- [Description of the task]
Carry on the forum discussion of BIP-110 below, starting after its final comment.

- [Document section]
((
I do apologize, but now I am not following your line of reasoning. Nodes are not Sybil resistant. Furthermore, 20% of nodes running BIP-110 does not influence hashrate. Even if many people run a BIP-110 node, this does not mean the longest chain will become a BIP-110 chain. It will only result in many people running nodes that have frozen and stop seeing new blocks.
"centralized mining attack" WTF Odell What kind of booze are you drinking today? That's peak idiocy. Ocean itself havent officially declared support for BIP110. their blocks are not signalling. But you know that already. You're just spittting BS.
JackTheMimic's avatar
JackTheMimic 2 weeks ago
Okay, text is terrible for my communication style, I apologise. 20% of HASHPOWER is feasible and distinct from the sybil risk that node count might include. If a BIP110 compliant block is found immediately after activation, that is the longest chain of work. Legacy chain nodes will verify because it is consensus valid. If a BIP110 block is not found immediately after activation and a non-compliant is found that block maybe rejected by (as of now) 10% of the network. In that scenario, if 2 Compliant blocks are found, that legacy block will be orphaned. That legacy miner is now incentivized to avoid that scenario. Those are a non game theoretical look at a how it could play out. A game theoretic prisoner's dilemma scenario would be: After BIP110 activates, a single large miner with 20% or higher hashrate defects from legacy and simultaneously subtracts 20% of the total hashrate from the legacy chain and finds a block with 100% validation by of all nodes. The rest of the mining actors would now compete with a 20% higher difficulty while also facing block rejection from BIP 110 nodes. which incentivizes them to prepare for that eventuality and be ready to switch over to BIP110. If not, they risk mining on a dead chain.
I appreciate the repost but I wouldn’t go so far. I think we all need to be very careful right now about how we all handle this debate. There are so many emotions and name calling. Bitcoin as an invention is very difficult to attack, but the human network is easily manipulatable. This is a test and an attack that I am unsure we have seen before. Therefore, we must proceed with care.
fuck core 30 they started this shit where were you when it was time to speak out about that? now let the cards fall where they may..
That’s about transaction sizes, right? There is nothing controversial about removing transaction size limits. You could already split spam across transactions. And you pay per byte, so sending long payloads costs money.
))
- [Dataset extract]
((
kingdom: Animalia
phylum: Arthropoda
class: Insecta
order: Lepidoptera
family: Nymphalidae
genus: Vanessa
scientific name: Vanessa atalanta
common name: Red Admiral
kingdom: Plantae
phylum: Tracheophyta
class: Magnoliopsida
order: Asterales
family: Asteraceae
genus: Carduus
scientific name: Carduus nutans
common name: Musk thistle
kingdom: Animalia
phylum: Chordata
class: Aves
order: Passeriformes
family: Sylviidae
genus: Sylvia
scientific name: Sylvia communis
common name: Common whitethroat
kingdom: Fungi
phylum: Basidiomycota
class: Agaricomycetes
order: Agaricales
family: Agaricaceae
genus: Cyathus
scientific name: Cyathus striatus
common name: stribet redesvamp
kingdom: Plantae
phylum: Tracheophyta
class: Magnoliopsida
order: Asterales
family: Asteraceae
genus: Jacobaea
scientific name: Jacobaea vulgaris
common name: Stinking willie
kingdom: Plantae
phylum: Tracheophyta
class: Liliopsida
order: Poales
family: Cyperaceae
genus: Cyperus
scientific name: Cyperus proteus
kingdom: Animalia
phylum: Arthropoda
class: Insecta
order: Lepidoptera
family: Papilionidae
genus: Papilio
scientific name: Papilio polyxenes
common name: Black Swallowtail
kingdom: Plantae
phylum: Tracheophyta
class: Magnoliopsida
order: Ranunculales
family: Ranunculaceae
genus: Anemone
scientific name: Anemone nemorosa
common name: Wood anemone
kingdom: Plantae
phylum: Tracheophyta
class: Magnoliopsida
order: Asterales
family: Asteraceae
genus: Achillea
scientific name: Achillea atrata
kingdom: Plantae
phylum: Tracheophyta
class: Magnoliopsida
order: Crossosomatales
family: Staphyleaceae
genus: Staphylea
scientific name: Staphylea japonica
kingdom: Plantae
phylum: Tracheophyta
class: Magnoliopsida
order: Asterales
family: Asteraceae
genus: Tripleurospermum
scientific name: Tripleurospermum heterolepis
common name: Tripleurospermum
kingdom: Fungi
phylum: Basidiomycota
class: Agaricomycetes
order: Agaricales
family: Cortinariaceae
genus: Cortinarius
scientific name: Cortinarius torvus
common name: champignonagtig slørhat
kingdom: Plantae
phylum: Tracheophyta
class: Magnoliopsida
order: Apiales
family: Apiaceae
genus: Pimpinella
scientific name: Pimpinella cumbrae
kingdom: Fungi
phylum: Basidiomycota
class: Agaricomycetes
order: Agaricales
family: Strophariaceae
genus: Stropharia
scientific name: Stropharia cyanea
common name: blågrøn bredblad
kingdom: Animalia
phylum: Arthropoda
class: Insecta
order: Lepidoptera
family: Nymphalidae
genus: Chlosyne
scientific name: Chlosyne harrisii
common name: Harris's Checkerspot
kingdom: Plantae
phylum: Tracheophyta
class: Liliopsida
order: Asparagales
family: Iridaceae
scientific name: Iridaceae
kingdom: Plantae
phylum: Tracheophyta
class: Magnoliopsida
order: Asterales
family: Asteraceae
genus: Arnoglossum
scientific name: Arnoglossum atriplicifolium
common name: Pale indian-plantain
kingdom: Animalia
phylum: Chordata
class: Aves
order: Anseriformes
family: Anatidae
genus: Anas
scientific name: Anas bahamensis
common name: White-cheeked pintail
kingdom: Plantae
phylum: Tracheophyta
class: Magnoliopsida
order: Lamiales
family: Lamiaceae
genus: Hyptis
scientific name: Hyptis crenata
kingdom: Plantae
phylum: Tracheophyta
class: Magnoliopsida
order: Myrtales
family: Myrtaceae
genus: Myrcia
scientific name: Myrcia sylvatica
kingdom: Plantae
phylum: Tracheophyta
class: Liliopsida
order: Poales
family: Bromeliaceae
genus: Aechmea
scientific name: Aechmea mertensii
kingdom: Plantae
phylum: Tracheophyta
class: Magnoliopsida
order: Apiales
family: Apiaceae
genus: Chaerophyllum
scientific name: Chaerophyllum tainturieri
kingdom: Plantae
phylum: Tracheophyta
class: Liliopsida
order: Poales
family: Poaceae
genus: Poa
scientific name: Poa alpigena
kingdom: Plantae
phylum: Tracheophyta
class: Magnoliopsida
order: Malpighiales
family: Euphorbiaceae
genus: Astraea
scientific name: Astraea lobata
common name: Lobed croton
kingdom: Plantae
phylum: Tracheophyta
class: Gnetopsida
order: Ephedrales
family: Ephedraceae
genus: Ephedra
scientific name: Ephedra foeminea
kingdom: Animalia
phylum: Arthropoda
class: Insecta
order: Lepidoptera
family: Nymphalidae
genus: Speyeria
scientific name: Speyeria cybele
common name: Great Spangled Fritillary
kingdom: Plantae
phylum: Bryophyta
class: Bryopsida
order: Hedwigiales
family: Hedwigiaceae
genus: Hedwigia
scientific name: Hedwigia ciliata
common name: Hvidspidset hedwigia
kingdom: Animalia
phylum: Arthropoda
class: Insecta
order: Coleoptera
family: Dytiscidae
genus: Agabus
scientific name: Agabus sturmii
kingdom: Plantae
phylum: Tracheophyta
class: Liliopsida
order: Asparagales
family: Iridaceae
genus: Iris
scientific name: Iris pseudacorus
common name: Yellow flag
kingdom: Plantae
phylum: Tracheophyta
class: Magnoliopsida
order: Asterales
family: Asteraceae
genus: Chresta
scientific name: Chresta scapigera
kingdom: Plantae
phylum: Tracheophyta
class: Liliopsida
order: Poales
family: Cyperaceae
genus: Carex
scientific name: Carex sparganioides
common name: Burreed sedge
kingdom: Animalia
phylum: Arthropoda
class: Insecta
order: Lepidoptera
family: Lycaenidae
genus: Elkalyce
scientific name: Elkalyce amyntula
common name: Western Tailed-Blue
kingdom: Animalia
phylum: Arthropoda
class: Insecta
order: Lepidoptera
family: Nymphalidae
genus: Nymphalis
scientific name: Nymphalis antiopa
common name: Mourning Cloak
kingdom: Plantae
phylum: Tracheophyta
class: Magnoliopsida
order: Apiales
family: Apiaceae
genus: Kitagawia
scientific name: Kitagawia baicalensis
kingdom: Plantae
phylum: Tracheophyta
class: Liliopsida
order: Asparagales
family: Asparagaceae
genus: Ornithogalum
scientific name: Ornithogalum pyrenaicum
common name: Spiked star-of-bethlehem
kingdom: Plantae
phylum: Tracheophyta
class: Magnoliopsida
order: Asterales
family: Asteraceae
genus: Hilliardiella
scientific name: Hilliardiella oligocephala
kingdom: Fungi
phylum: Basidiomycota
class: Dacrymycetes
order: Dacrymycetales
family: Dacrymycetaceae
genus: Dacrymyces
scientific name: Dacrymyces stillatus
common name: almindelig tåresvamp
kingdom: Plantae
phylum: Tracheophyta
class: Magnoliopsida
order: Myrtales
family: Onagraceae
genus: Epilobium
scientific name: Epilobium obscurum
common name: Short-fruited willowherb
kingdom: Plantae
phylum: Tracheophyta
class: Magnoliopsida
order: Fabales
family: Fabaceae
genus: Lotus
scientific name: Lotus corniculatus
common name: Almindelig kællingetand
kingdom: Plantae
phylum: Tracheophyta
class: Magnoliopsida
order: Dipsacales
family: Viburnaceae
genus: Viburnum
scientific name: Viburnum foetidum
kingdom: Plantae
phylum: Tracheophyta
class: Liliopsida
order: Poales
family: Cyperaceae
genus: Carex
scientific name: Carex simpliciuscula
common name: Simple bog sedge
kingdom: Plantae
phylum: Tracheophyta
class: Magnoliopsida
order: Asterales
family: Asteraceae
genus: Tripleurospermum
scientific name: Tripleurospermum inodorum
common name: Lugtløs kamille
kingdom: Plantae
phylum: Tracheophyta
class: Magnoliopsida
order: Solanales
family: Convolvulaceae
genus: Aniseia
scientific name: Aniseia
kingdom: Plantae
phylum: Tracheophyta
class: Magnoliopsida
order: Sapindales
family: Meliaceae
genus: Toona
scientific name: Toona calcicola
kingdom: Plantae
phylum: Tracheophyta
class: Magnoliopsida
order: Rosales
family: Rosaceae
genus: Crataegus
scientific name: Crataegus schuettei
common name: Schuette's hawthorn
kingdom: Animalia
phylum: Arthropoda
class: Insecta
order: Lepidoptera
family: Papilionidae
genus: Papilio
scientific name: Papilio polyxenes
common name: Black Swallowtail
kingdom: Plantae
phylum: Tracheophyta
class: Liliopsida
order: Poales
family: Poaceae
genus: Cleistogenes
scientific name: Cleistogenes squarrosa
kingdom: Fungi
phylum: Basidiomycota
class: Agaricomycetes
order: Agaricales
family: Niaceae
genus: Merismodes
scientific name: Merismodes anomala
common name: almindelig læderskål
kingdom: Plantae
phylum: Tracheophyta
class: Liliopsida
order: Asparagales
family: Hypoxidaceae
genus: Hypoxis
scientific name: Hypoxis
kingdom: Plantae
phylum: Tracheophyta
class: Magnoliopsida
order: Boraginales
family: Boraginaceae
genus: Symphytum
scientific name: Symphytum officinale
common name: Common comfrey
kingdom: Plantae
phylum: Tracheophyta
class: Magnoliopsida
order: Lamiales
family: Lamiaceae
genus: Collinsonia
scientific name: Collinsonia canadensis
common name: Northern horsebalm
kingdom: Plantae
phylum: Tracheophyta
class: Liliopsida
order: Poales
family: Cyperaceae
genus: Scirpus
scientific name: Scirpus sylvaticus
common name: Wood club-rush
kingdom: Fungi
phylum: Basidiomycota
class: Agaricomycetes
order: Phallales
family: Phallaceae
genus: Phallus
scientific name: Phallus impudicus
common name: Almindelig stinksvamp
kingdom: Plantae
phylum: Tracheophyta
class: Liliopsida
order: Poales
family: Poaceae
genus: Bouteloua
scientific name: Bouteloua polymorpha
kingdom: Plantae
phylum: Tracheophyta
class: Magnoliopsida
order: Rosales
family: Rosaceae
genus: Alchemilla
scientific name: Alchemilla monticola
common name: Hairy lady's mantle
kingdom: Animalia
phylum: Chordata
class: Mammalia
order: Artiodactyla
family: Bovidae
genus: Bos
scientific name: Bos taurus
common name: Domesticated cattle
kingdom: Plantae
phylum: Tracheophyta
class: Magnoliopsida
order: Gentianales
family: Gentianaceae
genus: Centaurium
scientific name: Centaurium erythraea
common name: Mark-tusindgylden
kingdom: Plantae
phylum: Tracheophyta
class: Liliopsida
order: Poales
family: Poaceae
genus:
))
- [Task result]
No, clearly it’s not since it was changed. It’s an arbitrary limit that makes adding data as one transaction annoying. But the use cases you’re worried about were possible before, so it doesn’t change anything. It just makes adding longer data convenient.
If it was possible before, why did it need to be changed 🤡?
Also when you talk about "use cases" you mean launching a centralized created out of thin air slavery 💩shitcoin💩 on top of Bitcoin like Citrea did 🤡 You mean enabling scammers, spammers and shitcoiners 🤡
that note does not make sense, so I linked to something that does. as i explained above, nothing changed majorly because of that
So the truth does not make sense to you? Okay. I think Ethereum and other shitcoins are more suitable for you. We Bitcoiners reject Core30's proposed addition of data storage to Bitcoin image
Hahahah, lol, Core is so corrupt and compromised its absolute shitshow. Shut your eyes wide, the truth may be inconvinient for you Ethereum boy.
This one looks to me like an Andy Back internt : ))) Coretard
Sorry for dropping the ball on this discussion. Never saw the reply. I appreciate the civil discourse. However, I do interpret there to be several bad assumptions here. Furthermore, I’d prefer to highlight a greater point. I find it odd that so many in our space are trying to argue that it’s possible for a small minority to change the rules of Bitcoin. Regardless of the validity (or lack thereof of BIP110) , I think we should all be more vigilant. Given the centralization of mining pools, if BIP110 succeeds, it would set a very bad precedent.